Thursday, August 2, 2012
Grounding: For Optimal Body-Mind Practice
“Fitness” focuses on optimizing strength, aerobic/anaerobic endurance, and flexibility. With no interest in yoga, contortionists and acrobats and gymnasts may be more skilled in terms of flexibility and strength. Popular yoga is often faster paced “fitness” yoga that aims at increasing flexibility, endurance, losing weight or increasing oxygen intake—all of which are either largely false or offering limited gains at best in comparison to other methods.
As a body-mind practice, yoga might be measured differently, and it may be what distinguishes yoga if one gets a sense of a different measure.
Body-mind practices emphasize something deeper, something more foundational that is more important than technique as the measure of effectiveness. In body mind practices that prioritize a goal of “art,” efficacy is likely to be measured almost by the absence of technique. When the technique is less intentional in an optimal practice, many techniques may spontaneously appear. With an artistic bent, the focus in on replacing habits/response that are not effective and, therefore, allowing the body-mind to respond freely rather than apply a specific new technique to control the body. Effort is directed toward freeing rather than controlling.
In martial practice, a person might be very skilled with sword techniques, but not in art (Korean: sul [technique] is not the same as do [art]). Often high skill in technique is strongly associated with ego. While the person may have great technical ability, they are not able to subsume the master’s art. Art or do is open, fresh, and deeply, wisely humane—even soft and simple.

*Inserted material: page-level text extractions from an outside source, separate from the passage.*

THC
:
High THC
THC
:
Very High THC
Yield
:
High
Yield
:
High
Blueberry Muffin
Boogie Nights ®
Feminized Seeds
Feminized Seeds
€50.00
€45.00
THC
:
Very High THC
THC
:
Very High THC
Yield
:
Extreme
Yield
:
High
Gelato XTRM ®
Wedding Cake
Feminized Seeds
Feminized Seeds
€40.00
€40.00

Non-physical qualities as flow, patience, contentment, calmness and quietness are all preparatory for technique to be optimal in body-mind practices—and likely in all physical endeavors, including performance sports. In high-end athletic performance, only about one-third of participants are able to carry over skills in competition that they can do more consistently in practice. In Olympic performance, the one-third of individuals who can carry over skills are likely to be the Olympians, but even then they may find it difficult to consistently carry over skills because the predominant emphasis is on fitness and technique.

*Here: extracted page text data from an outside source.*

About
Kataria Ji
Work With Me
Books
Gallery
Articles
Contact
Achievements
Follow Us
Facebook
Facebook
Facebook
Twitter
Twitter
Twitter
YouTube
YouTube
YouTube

High-end mental and even spiritual qualities can become consistent traits. But our approach to such elements tends to be secondary or sporadic or “something for later,” rather than foundational.
If one “flows” more than does a technique, any identifiable “technique” that emerges is likely to be more effective.
Restorative-Yin Yoga is foundational in the sense of making yoga optimal in the sense of emphasizing "art." It concentrates on high-end mental and spiritual qualities. It is not simply either “beginner yoga” or yoga for those who must compensate due to health issues. If made a foundational, consistent element of yoga practice, restorative-yin yoga deeply colors all subsequent yoga practice. And yet, its practice tends to be largely absent and very secondary. The result is an orientation toward yoga fitness in the time that practitioners are likely to make available for yoga practice.
As a body-mind-spirit practice, restorative-yin yoga is more akin to martial art mastery than “beginner yoga,” and it fosters almost a disappearance of technique in authentic mastery.
Rather than wait until the “alphabet of yoga poses” is learned, it may be more important to begin one’s body-mind practice with grounding in high-end mental and spiritual practices that then guide techniques. Without it, the practices tend to become mass “training” rather than art. The true “mechanics” of body-mind work are such things, for example, as the deeply grounded flow rather than the technique resulting in flow. And it is these deeper artistic “mechanics” that ultimately optimize techniques, flexibility gains and strength.